Tag Archives: critical care


Prehospital airway equipment on UK HEMS

Prehospital airway management on rescue helicopters in the United Kingdom

26 of 27 identified UK rescue helicopter bases responded to a questionnaire sent by German anaesthesiologists on the airway equipment they carried. The take home message is that there were some important gaps: not all carried equipment for establishing a surgical airway and not all had a means of capnometry. Pull your socks up guys the Germans are watching.

Anaesthesia. 2009 Jun;64(6):625-31

http://www.ncbi.nlm.nih.gov/pubmed/19453316

Transfusion and ARDS

Blood transfusion in trauma is a risk factor for acute respiratory distress syndrome (ARDS). An analysis of 14070 patients in a trauma database showed that 521 (4.6%) developed ARDS. Logisitc regression analysis demonstrated that, independent of injury type, injury severity, or pneumonia, (1) early PRBCs transfusion of more than 5 units during the first 24 h of hospital admission predicted ARDS and (2) each unit of PRBCs transfused early after admission increased the risk of ARDS by 6%.

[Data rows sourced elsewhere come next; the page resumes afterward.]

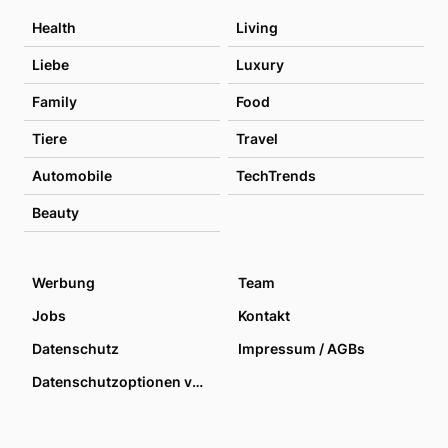
Health
Living
Liebe
Luxury
Family
Food
Tiere
Travel
Automobile
TechTrends
Beauty
Werbung
Team
Jobs
Kontakt
Datenschutz
Impressum / AGBs
Datenschutzoptionen verwalten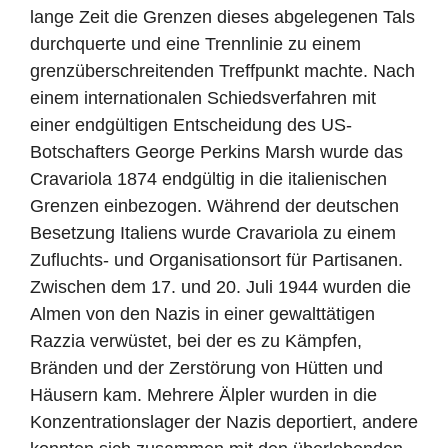
lange Zeit die Grenzen dieses abgelegenen Tals
durchquerte und eine Trennlinie zu einem
grenzüberschreitenden Treffpunkt machte. Nach
einem internationalen Schiedsverfahren mit
einer endgültigen Entscheidung des US-
Botschafters George Perkins Marsh wurde das
Cravariola 1874 endgültig in die italienischen
Grenzen einbezogen. Während der deutschen
Besetzung Italiens wurde Cravariola zu einem
Zufluchts- und Organisationsort für Partisanen.
Zwischen dem 17. und 20. Juli 1944 wurden die
Almen von den Nazis in einer gewalttätigen
Razzia verwüstet, bei der es zu Kämpfen,
Bränden und der Zerstörung von Hütten und
Häusern kam. Mehrere Älpler wurden in die
Konzentrationslager der Nazis deportiert, andere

Early packed red blood cell transfusion and acute respiratory distress syndrome after trauma.
Anesthesiology. 2009 Feb;110(2):351-60

Delays to neurosurgery

Further evidence from the UK shows that patients with acute traumatic brain injury suffer delays in the neurosurgical evacuation of intracranial haematomas which are increased from an average of 3.7 hours to 5.4 hours if they have to undergo interhospital transfer. Coordinated regional trauma systems please!

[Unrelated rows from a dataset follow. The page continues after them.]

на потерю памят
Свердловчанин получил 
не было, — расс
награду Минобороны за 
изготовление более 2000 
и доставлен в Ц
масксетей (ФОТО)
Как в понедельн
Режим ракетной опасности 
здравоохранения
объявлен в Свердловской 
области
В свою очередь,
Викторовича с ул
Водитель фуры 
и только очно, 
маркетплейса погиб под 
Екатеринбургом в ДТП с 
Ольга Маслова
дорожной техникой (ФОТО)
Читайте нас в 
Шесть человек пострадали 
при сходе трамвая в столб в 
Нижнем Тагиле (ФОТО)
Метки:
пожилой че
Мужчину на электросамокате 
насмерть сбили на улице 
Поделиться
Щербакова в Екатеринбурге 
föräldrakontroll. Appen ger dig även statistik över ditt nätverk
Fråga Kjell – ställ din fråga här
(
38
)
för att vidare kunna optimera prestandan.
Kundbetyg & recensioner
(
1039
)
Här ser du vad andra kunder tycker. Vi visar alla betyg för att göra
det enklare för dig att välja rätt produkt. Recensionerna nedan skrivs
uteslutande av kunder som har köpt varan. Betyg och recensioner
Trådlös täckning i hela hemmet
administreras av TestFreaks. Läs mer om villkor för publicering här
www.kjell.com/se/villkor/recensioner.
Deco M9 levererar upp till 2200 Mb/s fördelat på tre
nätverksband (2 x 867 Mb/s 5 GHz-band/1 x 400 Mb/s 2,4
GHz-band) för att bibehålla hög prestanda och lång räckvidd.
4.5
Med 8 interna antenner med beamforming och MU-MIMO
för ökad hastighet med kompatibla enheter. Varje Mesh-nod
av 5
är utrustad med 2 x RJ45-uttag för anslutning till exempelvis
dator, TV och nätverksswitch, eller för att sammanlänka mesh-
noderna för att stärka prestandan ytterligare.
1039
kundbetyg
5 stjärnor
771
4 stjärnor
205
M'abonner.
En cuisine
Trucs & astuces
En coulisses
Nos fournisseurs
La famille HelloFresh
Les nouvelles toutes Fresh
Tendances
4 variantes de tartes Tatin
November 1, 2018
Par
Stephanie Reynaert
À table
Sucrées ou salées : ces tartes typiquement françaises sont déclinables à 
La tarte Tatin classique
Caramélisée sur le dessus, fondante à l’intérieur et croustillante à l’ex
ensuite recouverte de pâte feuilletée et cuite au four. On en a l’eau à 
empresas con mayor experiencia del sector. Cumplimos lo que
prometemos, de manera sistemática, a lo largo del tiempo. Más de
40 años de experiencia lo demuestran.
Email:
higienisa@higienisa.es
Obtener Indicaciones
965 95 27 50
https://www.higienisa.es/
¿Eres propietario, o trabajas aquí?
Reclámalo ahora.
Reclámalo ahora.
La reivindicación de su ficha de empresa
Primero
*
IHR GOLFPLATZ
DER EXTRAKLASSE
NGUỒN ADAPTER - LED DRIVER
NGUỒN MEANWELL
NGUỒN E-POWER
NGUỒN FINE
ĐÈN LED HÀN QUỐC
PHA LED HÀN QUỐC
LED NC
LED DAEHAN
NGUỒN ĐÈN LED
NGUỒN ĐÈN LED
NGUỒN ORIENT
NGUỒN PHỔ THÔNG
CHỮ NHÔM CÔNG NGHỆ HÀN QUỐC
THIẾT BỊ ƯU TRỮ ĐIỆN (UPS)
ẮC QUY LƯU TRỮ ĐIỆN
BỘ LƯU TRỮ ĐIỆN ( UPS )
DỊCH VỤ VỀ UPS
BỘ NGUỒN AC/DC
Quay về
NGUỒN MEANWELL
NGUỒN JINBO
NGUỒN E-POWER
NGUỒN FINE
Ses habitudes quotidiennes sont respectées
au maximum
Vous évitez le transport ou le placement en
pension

A prospective study of the time to evacuate acute subdural and extradural haematomas.
Anaesthesia. 2009 Mar;64(3):277-81

Ventilator-associated tracheobronchitis

Ventilator associated pneumonia (VAP) is a well recognised complication of ICU care, but colonisation and infection further up the respiratory tract may be a risk factor for VAP that is worth identifying and treating. Ventilator-associated tracheobronchitis (VAT) has similar diagnostic criteria to VAP, but without the radiographic infiltrates.

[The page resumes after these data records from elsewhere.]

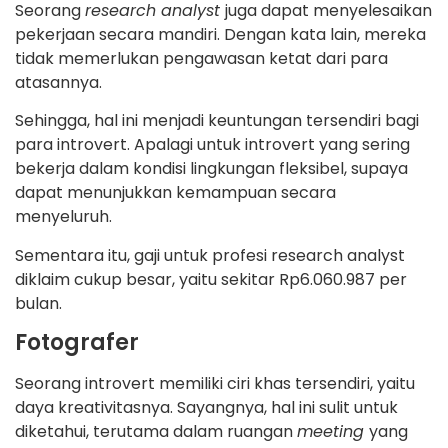
Seorang
research analyst
juga dapat menyelesaikan
pekerjaan secara mandiri. Dengan kata lain, mereka
tidak memerlukan pengawasan ketat dari para
atasannya.
Sehingga, hal ini menjadi keuntungan tersendiri bagi
para introvert. Apalagi untuk introvert yang sering
bekerja dalam kondisi lingkungan fleksibel, supaya
dapat menunjukkan kemampuan secara
menyeluruh.
Sementara itu, gaji untuk profesi research analyst
diklaim cukup besar, yaitu sekitar Rp6.060.987 per
bulan.
Fotografer
Seorang introvert memiliki ciri khas tersendiri, yaitu
daya kreativitasnya. Sayangnya, hal ini sulit untuk
diketahui, terutama dalam ruangan
meeting
yang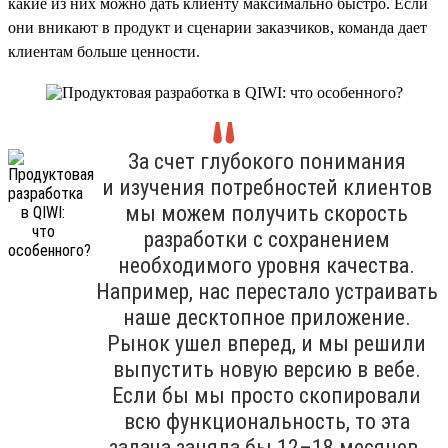
какие из них можно дать клиенту максимально быстро. Если
они вникают в продукт и сценарии заказчиков, команда дает
клиентам больше ценности.
За счет глубокого понимания
и изучения потребностей клиентов
мы можем получить скорость
разработки с сохранением
необходимого уровня качества.
Например, нас перестало устраивать
наше десктопное приложение.
Рынок ушел вперед, и мы решили
выпустить новую версию в вебе.
Если бы мы просто скопировали
всю функциональность, то эта
задача заняла бы 12–18 месяцев.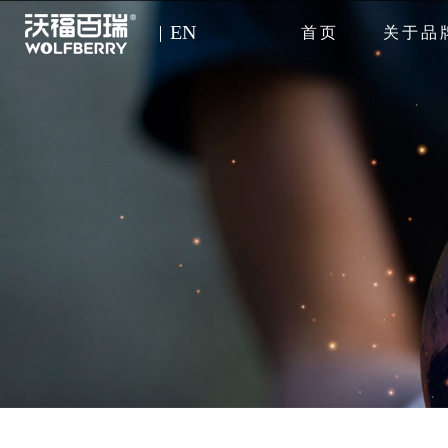
EN
首页
关于品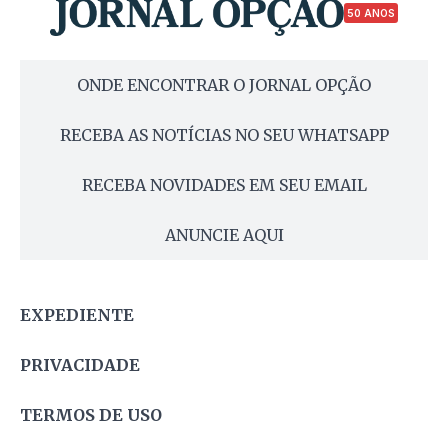
50 ANOS
ONDE ENCONTRAR O JORNAL OPÇÃO
RECEBA AS NOTÍCIAS NO SEU WHATSAPP
RECEBA NOVIDADES EM SEU EMAIL
ANUNCIE AQUI
EXPEDIENTE
PRIVACIDADE
TERMOS DE USO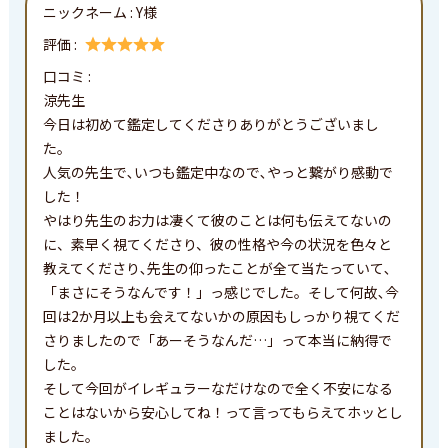
ニックネーム :
Y様
評価 :
口コミ : 
涼先生

今日は初めて鑑定してくださりありがとうございまし
た。

人気の先生で､いつも鑑定中なので､やっと繋がり感動で
した！

やはり先生のお力は凄くて彼のことは何も伝えてないの
に、素早く視てくださり、彼の性格や今の状況を色々と
教えてくださり､先生の仰ったことが全て当たっていて､
「まさにそうなんです！」っ感じでした。そして何故､今
回は2か月以上も会えてないかの原因もしっかり視てくだ
さりましたので「あーそうなんだ…」って本当に納得で
した。

そして今回がイレギュラーなだけなので全く不安になる
ことはないから安心してね！って言ってもらえてホッとし
ました。
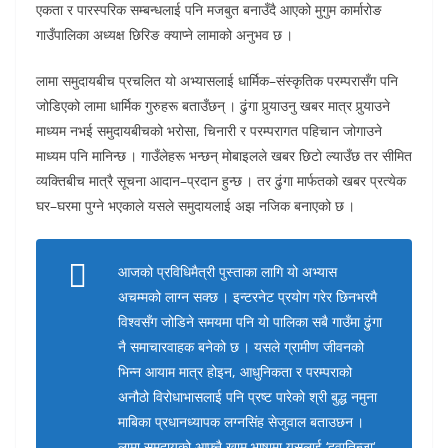
एकता र पारस्परिक सम्बन्धलाई पनि मजबुत बनाउँदै आएको मुगुम कार्मारोङ
गाउँपालिका अध्यक्ष छिरिङ क्याप्ने लामाको अनुभव छ ।
लामा समुदायबीच प्रचलित यो अभ्यासलाई धार्मिक–संस्कृतिक परम्परासँग पनि
जोडिएको लामा धार्मिक गुरुहरू बताउँछन् । ढुंगा पुर्‍याउनु खबर मात्र पुर्‍याउने
माध्यम नभई समुदायबीचको भरोसा, चिनारी र परम्परागत पहिचान जोगाउने
माध्यम पनि मानिन्छ । गाउँलेहरू भन्छन् मोबाइलले खबर छिटो ल्याउँछ तर सीमित
व्यक्तिबीच मात्रै सूचना आदान–प्रदान हुन्छ । तर ढुंगा मार्फतको खबर प्रत्येक
घर–घरमा पुग्ने भएकाले यसले समुदायलाई अझ नजिक बनाएको छ ।
आजको प्रविधिमैत्री पुस्ताका लागि यो अभ्यास
अचम्मको लाग्न सक्छ । इन्टरनेट प्रयोग गरेर छिनभरमै
विश्वसँग जोडिने समयमा पनि यो पालिका सबै गाउँमा ढुंगा
नै समाचारवाहक बनेको छ । यसले ग्रामीण जीवनको
भिन्न आयाम मात्र होइन, आधुनिकता र परम्पराको
अनौठो विरोधाभासलाई पनि प्रष्ट पारेको श्री बुद्ध नमुना
माबिका प्रधानध्यापक लग्नसिंह सेजुवाल बताउछन ।
लामा समुदायको आफ्नै खाम भाषामा यसलाई ‘दुवातिन्जा‘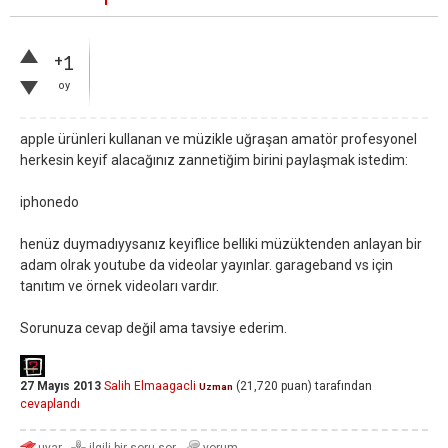
+1
oy
apple ürünleri kullanan ve müzikle uğraşan amatör profesyonel
herkesin keyif alacağınız zannetiğim birini paylaşmak istedim:
iphonedo
henüz duymadıyysanız keyiflice belliki müzüktenden anlayan bir
adam olrak youtube da videolar yayınlar. garageband vs için
tanıtım ve örnek videoları vardır.
Sorunuza cevap değil ama tavsiye ederim.
27 Mayıs 2013
Salih Elmaagacli
(
21,720
puan)
tarafından
Uzman
cevaplandı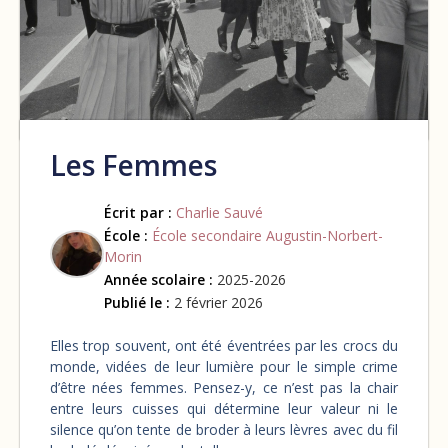
Les Femmes
Écrit par :
Charlie Sauvé
École :
École secondaire Augustin-Norbert-
Morin
Année scolaire :
2025-2026
Publié le :
2 février 2026
Elles trop souvent, ont été éventrées par les crocs du
monde, vidées de leur lumière pour le simple crime
d’être nées femmes. Pensez-y, ce n’est pas la chair
entre leurs cuisses qui détermine leur valeur ni le
silence qu’on tente de broder à leurs lèvres avec du fil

Ventilator-associated tracheobronchitis: the impact of targeted antibiotic therapy on patient outcomes
Chest. 2009 Feb;135(2):521-8

 

Dexmedetomidine vs midazolam

An industry-sponsored double-blind randomised controlled trial comparing midazolam with the central alpha-2 agonist dexmedetomidine showed the newer drug to provide similar levels of sedation with less delirium and a shorter time to extubation. It was associated with more episodes of bradycardia not requiring intervention.
This new sedative drug, related to clonidine, provides some analgesia and anxiolysis, and is noted for its lack of respiratory depression. An accompanying editorial points out the known association between benzodiazepines and delirium, and asks whether a comparison with propofol would have shown the same improved outcomes.
Dexmedetomidine vs midazolam for sedation of critically ill patients: a randomized trial
JAMA. 2009 Feb 4;301(5):542-4

Queensland HEMS intubations

Careflight Queensland report a 9 month series of intubations by their doctor-paramedic HEMS teams who performed 39 intubations (and assisted hospital doctors in an additonal 4), of which less than half were pre-hospital. There was one failed intubation, successfully ventilated with a laryngeal mask airway.
Emergency intubation: a prospective multicentre descriptive audit in an Australian helicopter emergency medical service.
Emerg Med J. 2009 Jan;26(1):65-9

Failed prehospital intubation attempts and pneumonitis

A review of 1954 out-of-hospital tracheal intubation (ETI) attempts by EMS crews revealed 444 (22.7%) patients experienced one or more ETI errors, including tube misplacement or dislodgement in 61 (3%), multiple ETI attempts in 62 (3%) and failed ETI in 359 (15%). Pneumonitis was associated with failed ETI (n=20, 19%; univariable OR 2.54; 95% CI 1.24-5.25). The authors conclude that out-of-hospital ETI errors are not associated with mortality, but failed out-of-hospital ETI increases the odds of pneumonitis.
http://www.ncbi.nlm.nih.gov/pubmed/18952357

Prehospital intubation of children

A prospective observational study of paediatric patients requiring pre-hospital intubation attended by a helicopter medical team (HMT) included 95 children with a GCS of 3-4. Fifty-four received bag-mask support by EMS paramedics until the HMT arrived and intubated them (survival 63%), and 41 were intubated by EMS paramedics. Of these, ‘correction of tube/ventilation’ was required in 37% and the survival was 5%. The authors conclude that bag-mask support should be the technique of choice by EMS paramedics, as the rate of complications of tracheal intubation in this patient group is unacceptably high. Hard to comment as I only have access to the abstract but one wonders if the EMS-intubation group were sicker patients requiring more aggressive early control of airway and breathing.